Shreya Chandran, Wimwipa Mongkonsritragoon, Ji-Yeon Kim, Nirupama Kannikeswaran, Nahed Abdel-Haq
Abstract
Open AccessAn 11-month-old girl presented with fever, respiratory distress and septic shock. She had no neck stiffness, swelling, difficulty swallowing, or drooling. An echocardiogram that was done to evaluate cardiac function showed compression of the innominate vein. Subsequent cross-sectional imaging revealed retropharyngeal abscess (RPA) with extensive descending mediastinitis and abscesses as well as septic thrombophlebitis involving the left internal jugular vein, subclavian vein, and innominate vein, consistent with Lemierre-like syndrome. Blood cultures grew methicillin-susceptible Staphylococcus aureus (MSSA). The patient had surgical drainage of the RPA, followed by mediastinal catheter placement.
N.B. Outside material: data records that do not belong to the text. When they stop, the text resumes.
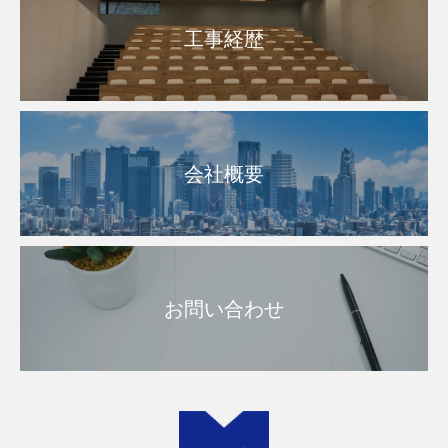
工事経歴
会社概要
お問い合わせ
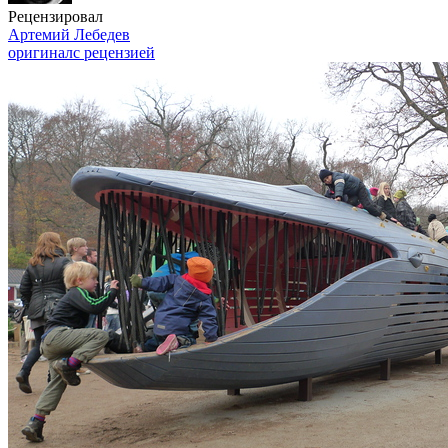
Рецензировал
Артемий Лебедев
оригинал
с рецензией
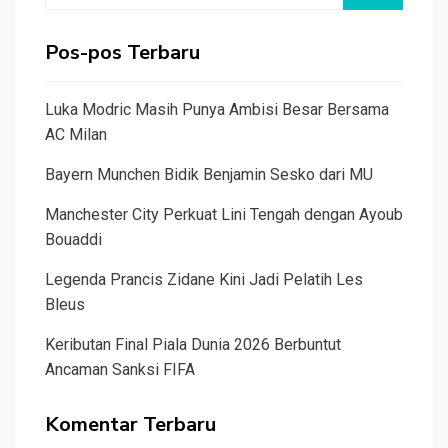
Pos-pos Terbaru
Luka Modric Masih Punya Ambisi Besar Bersama
AC Milan
Bayern Munchen Bidik Benjamin Sesko dari MU
Manchester City Perkuat Lini Tengah dengan Ayoub
Bouaddi
Legenda Prancis Zidane Kini Jadi Pelatih Les
Bleus
Keributan Final Piala Dunia 2026 Berbuntut
Ancaman Sanksi FIFA
Komentar Terbaru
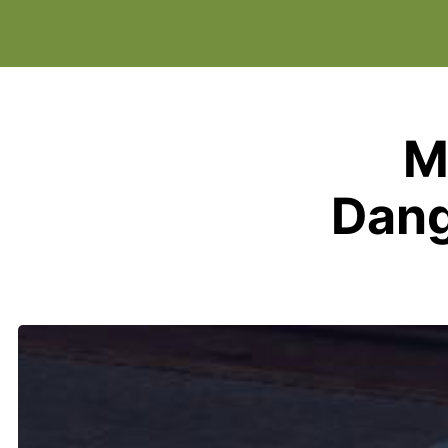
M
Dang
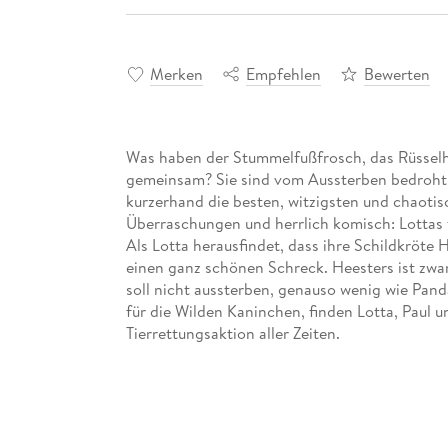
Merken
Empfehlen
Bewerten
Was haben der Stummelfußfrosch, das Rüsselh
gemeinsam? Sie sind vom Aussterben bedroht! 
kurzerhand die besten, witzigsten und chaotisc
Überraschungen und herrlich komisch: Lottas 
Als Lotta herausfindet, dass ihre Schildkröte 
einen ganz schönen Schreck. Heesters ist zwar 
soll nicht aussterben, genauso wenig wie Panda
für die Wilden Kaninchen, finden Lotta, Paul u
Tierrettungsaktion aller Zeiten.
Weitere Infos unter mein-lotta-leben. de
In der Reihe "Mein Lotta-Leben" sind bisher er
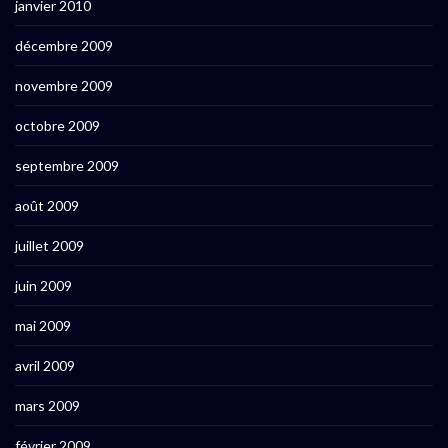
janvier 2010
décembre 2009
novembre 2009
octobre 2009
septembre 2009
août 2009
juillet 2009
juin 2009
mai 2009
avril 2009
mars 2009
février 2009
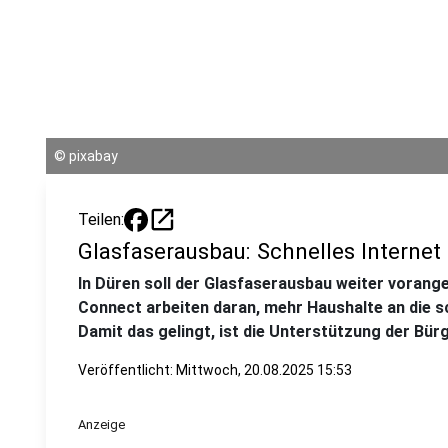
©
pixabay
open_in_new
Teilen:
Glasfaserausbau: Schnelles Internet
In Düren soll der Glasfaserausbau weiter vorang
Connect arbeiten daran, mehr Haushalte an die 
Damit das gelingt, ist die Unterstützung der Bür
Veröffentlicht:
Mittwoch, 20.08.2025 15:53
Anzeige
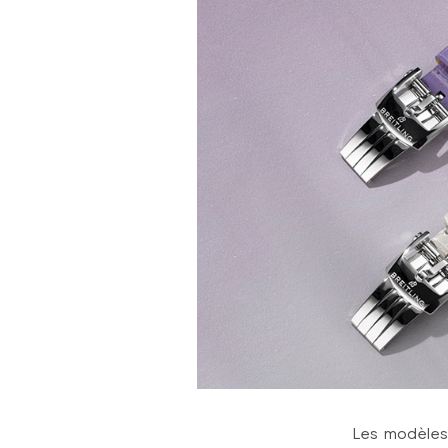
Les modèles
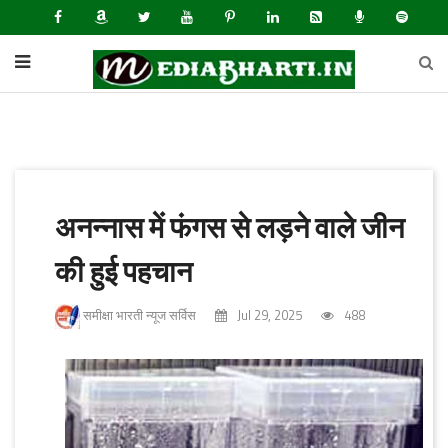
अनन्नास में फंगस से लड़ने वाले जीन
की हुई पहचान
समीक्षा भारती न्यूज सर्विस
Jul 29, 2025
488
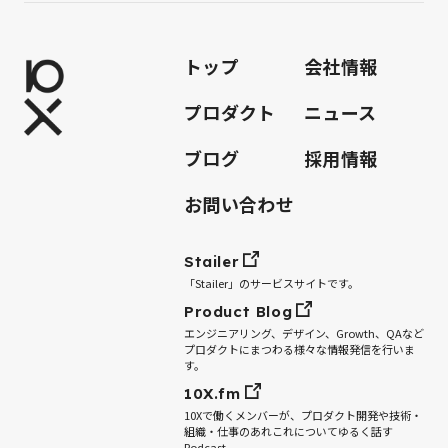
トップ
会社情報
プロダクト
ニュース
ブログ
採用情報
お問い合わせ
Stailer
「Stailer」のサービスサイトです。
Product Blog
エンジニアリング、デザイン、Growth、QAなど
プロダクトにまつわる様々な情報発信を行いま
す。
10X.fm
10Xで働くメンバーが、プロダクト開発や技術・
組織・仕事のあれこれについてゆるく話す
Podcast。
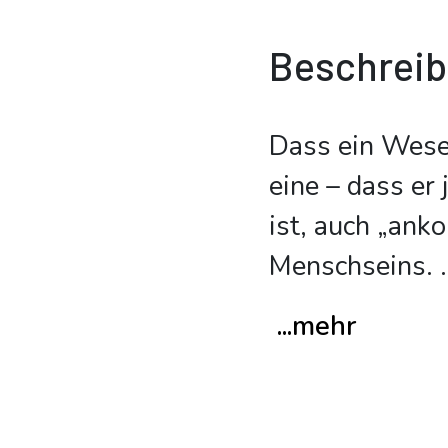
Beschrei
Dass ein Wese
eine – dass er
ist, auch „ank
Menschseins.
.
...mehr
However, she eventually required a cardiopulmonary bypass for a complete mediastinal exploration and drainage with thymectomy, left lung decortication, and an allograft patch repair of superior vena cava (SVC) erosion under deep hypothermic circulatory arrest. Despite resolution of infection with drainage and antibiotics, the clinical course was complicated by bilateral diaphragmatic paralysis, and the need for a tracheostomy and ventilatory support. The case highlights the potential for life-threatening complications of RPA due to S. aureus in infants. RPA and mediastinitis may develop in infants without the usual clinical findings of deep neck infection. Early recognition, prompt imaging, and aggressive multidisciplinary management are crucial for improving outcomes.